Hm. It sounds like he’s suggesting “mental therapy vouchers,” dispensed by a judge to those he deems mentally ill.

No, I’m suggesting that involuntary commitment be abolished, and that judges and other government officials be removed from the psychotherapeutic process entirely.

If you want to get together a voluntarily-funded charity or mutual aid society that covers the costs of psychotherapy, possibly including hospitalization in a psychiatric ward, then you should be free to do so, but one of the chief points that I’m trying to stress is that government officials and political power need to be kept as far away from psychiatry as possible.

Tacos:

One of the issues that arises in treatment of the mentally ill is that many patients have little or no insight into their own illness. You can’t expect all mentally ill people to recognize that they are even ill, much less recognize that they need to seek help.

Many people with diabetes or human papilloma virus have little or no insight into their own illness, and many may not even recognize that they are ill. Yet very few people are willing to imprison diabetics or HPV carriers and force “treatment” on them without their consent.

This might be seen as an improvement on the surface, but in reality if the patient is convinced that pyschiatrists are trying to implant a transmitter in his brain, his ability to choose between facilities might be somewhat impaired.

Ah, paternalism.

I know of some cases of people with cancer who chose to go for quack “therapies” rather than submitting to the usual regimen of treatment.

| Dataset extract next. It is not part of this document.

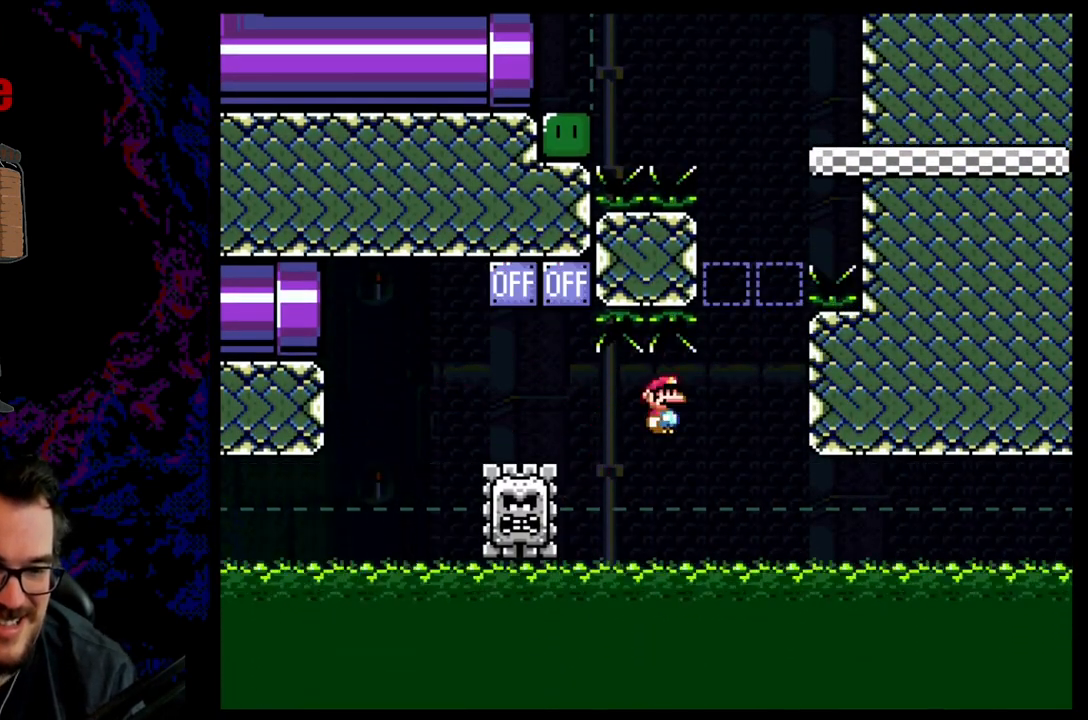
{"buttons": ["A", "X", "DPAD_RIGHT"], "events": [[83, "DPAD_DOWN", "down"], [83, "DPAD_RIGHT", "up"], [100, "DPAD_DOWN", "up"], [100, "DPAD_LEFT", "down"], [250, "DPAD_LEFT", "up"], [267, "DPAD_RIGHT", "down"]]}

Sometimes at the cost of their own lives, and often on the basis of beliefs that are no less irrational than the delusions common among certain people labeled as “schizophrenic.” Yet people who believe stupid or crazy things about magic cancer cures are not forced to undergo chemotherapy or radiation therapy against their will. If they were it would be more or less universally considered an atrocity, even if putatively forced on them “for their own good.”

What, if anything, do you think explains this difference in treatment? What, if anything, do you think justifies it?